[[ Data for review, beginning ]]

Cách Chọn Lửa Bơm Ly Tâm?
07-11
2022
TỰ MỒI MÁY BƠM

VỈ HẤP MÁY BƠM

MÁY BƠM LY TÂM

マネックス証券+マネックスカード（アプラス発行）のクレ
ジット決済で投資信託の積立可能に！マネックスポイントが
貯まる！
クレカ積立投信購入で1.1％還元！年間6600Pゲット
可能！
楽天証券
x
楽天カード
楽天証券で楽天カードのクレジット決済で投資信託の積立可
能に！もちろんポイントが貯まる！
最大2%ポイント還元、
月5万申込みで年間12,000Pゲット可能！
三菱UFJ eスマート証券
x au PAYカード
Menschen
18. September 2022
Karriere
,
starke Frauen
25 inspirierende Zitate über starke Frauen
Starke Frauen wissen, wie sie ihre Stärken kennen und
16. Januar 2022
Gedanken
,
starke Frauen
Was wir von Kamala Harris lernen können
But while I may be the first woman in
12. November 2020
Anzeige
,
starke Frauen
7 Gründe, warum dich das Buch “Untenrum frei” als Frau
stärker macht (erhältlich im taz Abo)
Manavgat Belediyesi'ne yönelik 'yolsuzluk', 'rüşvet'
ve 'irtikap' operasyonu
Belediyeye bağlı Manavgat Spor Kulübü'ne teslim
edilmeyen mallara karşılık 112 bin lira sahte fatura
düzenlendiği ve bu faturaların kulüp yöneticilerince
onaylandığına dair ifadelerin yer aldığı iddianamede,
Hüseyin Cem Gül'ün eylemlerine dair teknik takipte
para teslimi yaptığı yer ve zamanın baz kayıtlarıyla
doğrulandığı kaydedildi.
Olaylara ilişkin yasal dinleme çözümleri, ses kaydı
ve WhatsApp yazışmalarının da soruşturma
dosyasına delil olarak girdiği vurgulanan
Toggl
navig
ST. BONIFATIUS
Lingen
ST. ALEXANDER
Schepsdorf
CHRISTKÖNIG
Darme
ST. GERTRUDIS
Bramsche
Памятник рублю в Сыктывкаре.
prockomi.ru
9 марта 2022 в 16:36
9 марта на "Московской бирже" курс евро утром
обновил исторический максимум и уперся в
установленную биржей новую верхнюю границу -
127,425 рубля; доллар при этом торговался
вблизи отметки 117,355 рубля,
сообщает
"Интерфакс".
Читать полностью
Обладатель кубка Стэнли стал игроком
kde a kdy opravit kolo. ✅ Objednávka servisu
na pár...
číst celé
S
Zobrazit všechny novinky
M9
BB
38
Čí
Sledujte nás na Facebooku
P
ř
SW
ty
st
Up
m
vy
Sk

[[ Data for review, end ]]

■ What is required: Each entry above has to be duplicated exactly as it stands.

■ Your response:
Cách Chọn Lửa Bơm Ly Tâm?
07-11
2022
TỰ MỒI MÁY BƠM

VỈ HẤP MÁY BƠM

MÁY BƠM LY TÂM

マネックス証券+マネックスカード（アプラス発行）のクレ
ジット決済で投資信託の積立可能に！マネックスポイントが
貯まる！
クレカ積立投信購入で1.1％還元！年間6600Pゲット
可能！
楽天証券
x
楽天カード
楽天証券で楽天カードのクレジット決済で投資信託の積立可
能に！もちろんポイントが貯まる！
最大2%ポイント還元、
月5万申込みで年間12,000Pゲット可能！
三菱UFJ eスマート証券
x au PAYカード
Menschen
18. September 2022
Karriere
,
starke Frauen
25 inspirierende Zitate über starke Frauen
Starke Frauen wissen, wie sie ihre Stärken kennen und
16. Januar 2022
Gedanken
,
starke Frauen
Was wir von Kamala Harris lernen können
But while I may be the first woman in
12. November 2020
Anzeige
,
starke Frauen
7 Gründe, warum dich das Buch “Untenrum frei” als Frau
stärker macht (erhältlich im taz Abo)
Manavgat Belediyesi'ne yönelik 'yolsuzluk', 'rüşvet'
ve 'irtikap' operasyonu
Belediyeye bağlı Manavgat Spor Kulübü'ne teslim
edilmeyen mallara karşılık 112 bin lira sahte fatura
düzenlendiği ve bu faturaların kulüp yöneticilerince
onaylandığına dair ifadelerin yer aldığı iddianamede,
Hüseyin Cem Gül'ün eylemlerine dair teknik takipte
para teslimi yaptığı yer ve zamanın baz kayıtlarıyla
doğrulandığı kaydedildi.
Olaylara ilişkin yasal dinleme çözümleri, ses kaydı
ve WhatsApp yazışmalarının da soruşturma
dosyasına delil olarak girdiği vurgulanan
Toggl
navig
ST. BONIFATIUS
Lingen
ST. ALEXANDER
Schepsdorf
CHRISTKÖNIG
Darme
ST. GERTRUDIS
Bramsche
Памятник рублю в Сыктывкаре.
prockomi.ru
9 марта 2022 в 16:36
9 марта на "Московской бирже" курс евро утром
обновил исторический максимум и уперся в
установленную биржей новую верхнюю границу -
127,425 рубля; доллар при этом торговался
вблизи отметки 117,355 рубля,
сообщает
"Интерфакс".
Читать полностью
Обладатель кубка Стэнли стал игроком
kde a kdy opravit kolo. ✅ Objednávka servisu
na pár...
číst celé
S
Zobrazit všechny novinky
M9
BB
38
Čí
Sledujte nás na Facebooku
P
ř
SW
ty
st
Up
m
vy
Sk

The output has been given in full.